In this section, we focus on the case that there are only two colors, denoted by “t(tame)” and “w(wild)”. And assume that the elements in the tame set and wild set are sampled uniformly and alternatively, so \(q_t\) and \(q_w\) are equal to 1/2.

4.1 The 1-dimensional case

We first consider the 1-dimensional case to illustrate our idea.

Suppose we are given \(g,h\in G\) and \(N \in {\mathbb {N}}\), and we want to find an integer \(0\le a < N\) such that \(h = g^a\). We rewrite it as \(h = g^{xN},0\le x<1\). Define the tame set

$$\begin{aligned} T = [0,N], \end{aligned}$$

and the wild set

$$\begin{aligned} W = \left[ xN-\frac{\alpha N}{2},xN+\frac{\alpha N}{2}\right] , \end{aligned}$$

where \(\alpha \) is a parameter which belongs to [0, 1]. \(\# T = N\) and \(\# W = \alpha N\).

The difference between our second improvement and the original Gaudry–Schost algorithm is that we reduce the size of the wild set. The other parts follow the same.

The size \(\# L=\#(T\cap W)\) can be divided into three cases according to x as follows.

$$\begin{aligned} \# L(x) = {\left\{ \begin{array}{ll} (\frac{1}{2}\alpha +x)N, &{} 0\le x<\frac{1}{2}\alpha , \\ \alpha N, &{} \frac{1}{2}\alpha \le x< 1-\frac{1}{2}\alpha , \\ (1+\frac{1}{2}\alpha -x)N, &{} 1-\frac{1}{2}\alpha \le x<1. \end{array}\right. } \end{aligned}$$
  1. (1)

    When \(0\le x<\frac{1}{2}\alpha \), the \(R = N+\frac{\alpha }{2}N-xN\). And the probability \(q_{t,a} = 1/N\) for \(a\in T\), the \(q_{w,a}\) is equal to \(1/\alpha N\) for \(a\in W\) and equal to 0 otherwise. Using the Theorem 4, we can compute

    $$\begin{aligned} A_R = \frac{1}{2}\frac{1}{N}\frac{1}{\alpha N}\left( \frac{1}{2}\alpha + x\right) N = \frac{\alpha +2x}{4\alpha N} \end{aligned}$$

    and the complexity is \(\sqrt{\frac{2\pi \alpha N}{\alpha +x}} + O(N^{1/4})\).

  2. (2)

    When \(\frac{1}{2}\alpha \le x < 1-\frac{1}{2}\alpha \), the \(W\subseteq T\). Then the \(R=N, q_{t,a} = 1/N\) and \(q_{w,a} = 1/\alpha N\) for \(a\in W\). The \(A_R\) can be computed in the same way

    $$\begin{aligned} A_R = \frac{1}{2}\frac{1}{N}\frac{1}{\alpha N}\alpha N = \frac{1}{2N} \end{aligned}$$

    and the corresponding complexity is \(\sqrt{\pi N} + O(N^{1/4})\).

  3. (3)

    When \(1-\frac{1}{2}\alpha \le x \le 1\), the \(R = xN + \frac{\alpha }{2}N\). In this case, \(q_{t,a} = 1/N\) for \(a\in T\) and \(q_{w,a} = 1/\alpha N\) for \(a\in W\). Then

    $$\begin{aligned} A_R = \frac{1}{2}\frac{1}{N}\frac{1}{\alpha N}\left( 1+\frac{\alpha }{2}-x\right) N = \frac{2-2x+\alpha }{4\alpha N} \end{aligned}$$

    The complexity is \(\sqrt{\frac{2\pi \alpha N}{2-2x+\alpha }} + O(N^{1/4})\).

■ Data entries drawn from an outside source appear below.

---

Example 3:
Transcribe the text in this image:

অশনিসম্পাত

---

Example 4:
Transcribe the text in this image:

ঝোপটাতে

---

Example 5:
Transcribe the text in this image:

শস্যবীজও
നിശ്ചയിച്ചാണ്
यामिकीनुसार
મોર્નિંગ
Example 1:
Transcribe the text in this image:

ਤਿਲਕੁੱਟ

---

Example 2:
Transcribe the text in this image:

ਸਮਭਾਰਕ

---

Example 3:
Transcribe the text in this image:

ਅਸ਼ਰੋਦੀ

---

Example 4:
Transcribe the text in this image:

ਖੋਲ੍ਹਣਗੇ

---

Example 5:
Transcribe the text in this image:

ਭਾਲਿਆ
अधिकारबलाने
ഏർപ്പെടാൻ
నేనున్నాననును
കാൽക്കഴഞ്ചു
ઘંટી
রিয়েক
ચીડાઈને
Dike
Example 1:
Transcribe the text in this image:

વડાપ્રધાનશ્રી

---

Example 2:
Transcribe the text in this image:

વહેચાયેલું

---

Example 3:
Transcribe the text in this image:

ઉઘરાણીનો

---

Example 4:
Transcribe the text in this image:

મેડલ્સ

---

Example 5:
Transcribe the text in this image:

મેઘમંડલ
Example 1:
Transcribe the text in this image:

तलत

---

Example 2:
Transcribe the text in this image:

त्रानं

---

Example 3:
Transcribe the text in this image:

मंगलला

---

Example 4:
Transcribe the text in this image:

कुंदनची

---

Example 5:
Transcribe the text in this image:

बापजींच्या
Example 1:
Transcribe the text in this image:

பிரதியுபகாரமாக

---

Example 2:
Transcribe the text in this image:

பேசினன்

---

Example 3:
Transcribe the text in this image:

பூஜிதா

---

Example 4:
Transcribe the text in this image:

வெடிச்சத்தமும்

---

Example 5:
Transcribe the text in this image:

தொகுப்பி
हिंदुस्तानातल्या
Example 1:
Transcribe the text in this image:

In total, under the heuristic assumptions, the average complexity of this algorithm before a tame-wild collision is

$$\begin{aligned} \int _{0}^{\frac{\alpha }{2}}\sqrt{\frac{2\pi \alpha N}{\alpha +x}}dx + \int _{\frac{\alpha }{2}}^{1-\frac{\alpha }{2}}\sqrt{\pi N}dx + \int _{1-\frac{\alpha }{2}}^{1}\sqrt{\frac{2\pi \alpha N}{2-2x+\alpha }}dx + O(N^{1/4}). \end{aligned}$$

which is

$$\begin{aligned} ((3-2\sqrt{2})\alpha + 1)\sqrt{\pi N} + O(N^{1/4}). \end{aligned}$$

For the worst case(x = 0 or 1), the expect complexity is

$$\begin{aligned} \sqrt{2\pi N} + O(N^{1/4}). \end{aligned}$$

Note the average case complexity tends to \(\sqrt{\pi N}\) when the parameter \(\alpha \) tends to \(0^+\). However, when \(\alpha \) is small enough, the second term \(O(N^{1/4})\) will be large and it will affect the average complexity. We explain this situation briefly. The analysis of our algorithm is under the heuristic assumptions and it uses pseudorandom walks. When \(\alpha \rightarrow 0\), the size of W tends to be small and the pseudorandom walks will travel beyond the boundary of the set. So when we use this conclusion, we can choose the corresponding \(\alpha \) for the different N. By choosing \(\alpha = 0.1\), the heuristic average complexity can be computed as \(1.0171\sqrt{\pi N} + O(N^{1/4})\), which is better than the result \(1.15\sqrt{\pi N}\) [7].

4.2 High dimensional case

For the d-dimensional case, all d-dimensions are independent, so the method of analysis in the 1-dimensional case can be applied in the same way. Under the heuristic assumptions, the expected average complexity is approximately

$$\begin{aligned} ((3-2\sqrt{2})\alpha + 1)^d \sqrt{\pi N} + O(N^{1/4}), \end{aligned}$$

where \(\alpha >0\) is a constant. For instance, when \(\alpha = 0.1\), the expected average complexity complexity is \(1.0171^d\sqrt{\pi N}\), which is better than the result in [7]. Note that the expected worst case complexity is \(2^{\frac{d}{2}}\sqrt{\pi N}\).

5 Conclusion

The Gaudry–Schost algorithm and its variants are state-of-the-art low memory algorithms for solving interval multi-dimensional discrete logarithm problem. One feature of the Gaudry–Schost algorithm is that there are many parameters to adjust. In this work, we present two improvements to the Gaudry–Schost algorithm by adjusting the tame and wild regions. The first variant makes both the tame and wild sets vary and determines the optimal value. The second variant fixes the tame set and varies the wild set and calculates the optimal choice. Both variants achieves better average case time complexity for the multidimensional case under certain heuristic assumptions. In particular, the second method is asymptotically optimal.